Bahraini minister targets opposition clerics over critical sermons
This concern arose after Minister of Justice and Islamic Affairs Sheikh Khalid bin Ali Al-Khalifa made statements in which he threatened to use coercive force to stop clerics whose speeches are not consistent with the authorities' views. He also declared a new approach to enact legislation regarding the use of social networks and modern mobile technologies.
In a meeting with journalists on 8 October 2012, Al-Khalifa said, in a warning tone, "With the crisis unfolding, we started to find that verbal offences took place between the sects, and the religious podium lost its respect. Four months ago we started to follow the cleric's Friday sermons more closely, and a committee was formed to gather them. We advised some clerics, gave warnings to others and issued a suspension order to one. Soon, we will start using coercive force to suspend anyone who does not abide by those decisions."
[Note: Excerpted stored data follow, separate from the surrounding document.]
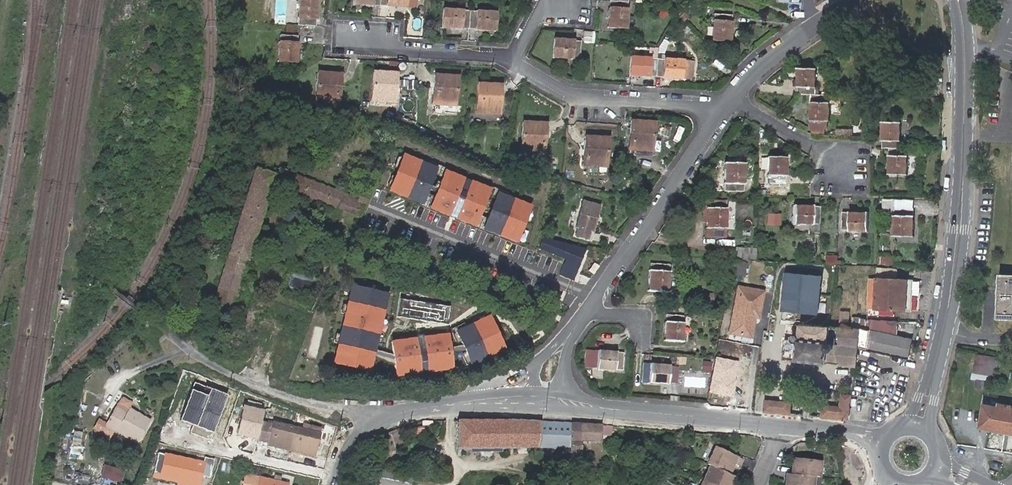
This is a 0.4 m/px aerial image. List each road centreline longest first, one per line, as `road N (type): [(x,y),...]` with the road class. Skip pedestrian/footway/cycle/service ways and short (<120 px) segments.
road 1 (tertiary): [(943,330),(959,229),(958,0)]
road 2 (residential): [(588,308),(728,104)]
road 3 (track): [(191,351),(79,267),(26,259),(14,264),(0,291)]
road 4 (residential): [(728,104),(574,97),(507,63)]
road 5 (residential): [(780,424),(559,398)]
road 6 (residential): [(381,411),(292,396),(191,351)]
road 7 (residential): [(507,63),(338,44)]
road 8 (residential): [(728,104),(745,81),(837,10)]
road 9 (residential): [(849,175),(728,104)]
road 10 (residential): [(513,396),(381,411)]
The minister's statements were punctuated with hints regarding the targeting of certain opposition and religious figures that have criticized the government's performance and supported the freedom and democracy movement. The minister selectively quoted some of the terms used in their speeches. His threats ran parallel to the terrorism and defamation campaigns these individuals have been subjected to by the local, pro-government newspaper.
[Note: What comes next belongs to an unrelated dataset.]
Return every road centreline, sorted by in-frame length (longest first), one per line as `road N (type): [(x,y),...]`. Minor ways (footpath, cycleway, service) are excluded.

The statements and threats came as part of a series of continuous actions against clerics who have expressed their opinions. The minister issued a decision on 12 August to suspend cleric Sayed Kamel Al-Hashimi, who is considered an opponent of the government, in the Barbar area's Ali bin Hammad Mosque, for criticizing the judiciary and describing it as unfair and politicized. The minister considered this "an insult to the Judicial Authority and an act of disrespect towards the judiciary."
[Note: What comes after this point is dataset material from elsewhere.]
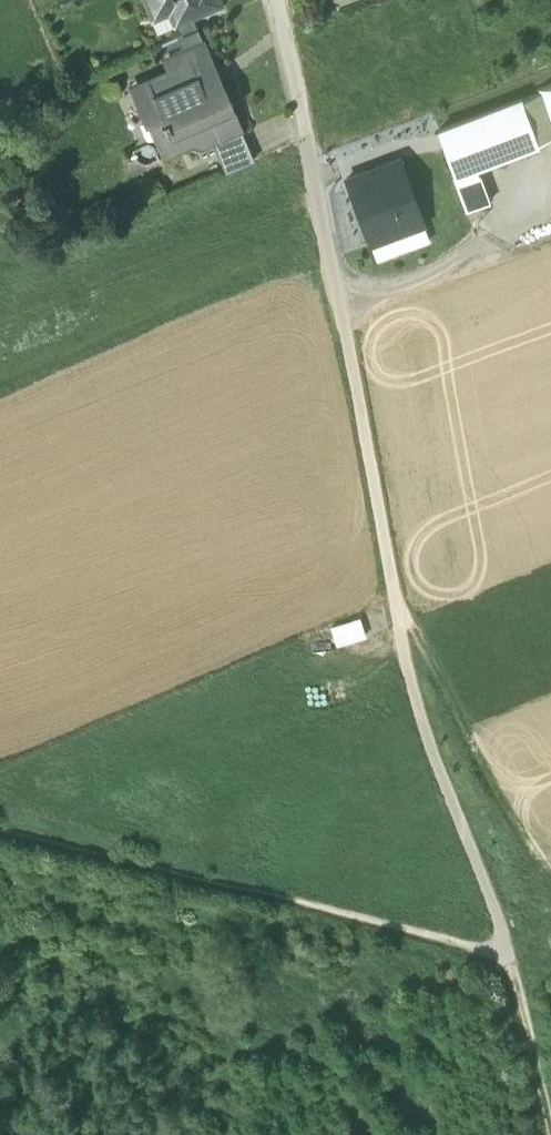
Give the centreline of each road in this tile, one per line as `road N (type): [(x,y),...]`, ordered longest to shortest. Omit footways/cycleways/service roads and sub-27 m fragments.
road 1 (track): [(507,955),(419,707),(318,192)]
road 2 (track): [(392,581),(550,883)]
road 3 (residential): [(274,0),(318,192)]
While the authorities target clerics who express opinions that do not align with their official viewpoint, they also overlook the obvious transgressions of loyal, pro-government figures. For months, some of these individuals have been attacking significant sectors of Bahraini society by publicly cursing and insulting them, accusing them of treason and stirring people against them, such as at this Friday sermon given by Sheikh Jassim Al-Saeedi.
The Ministry of Justice has not taken any actual measures against Al-Saeedi despite the inclusion of slander, contempt and sectarian incitement in his speeches. In March, after a sermon in which he described the Shiite sect as "bastards", the Ministry's only reaction was to issue a news release claiming a demand was made to open an investigation into the incident, while in reality no measures were taken to follow-up on that statement.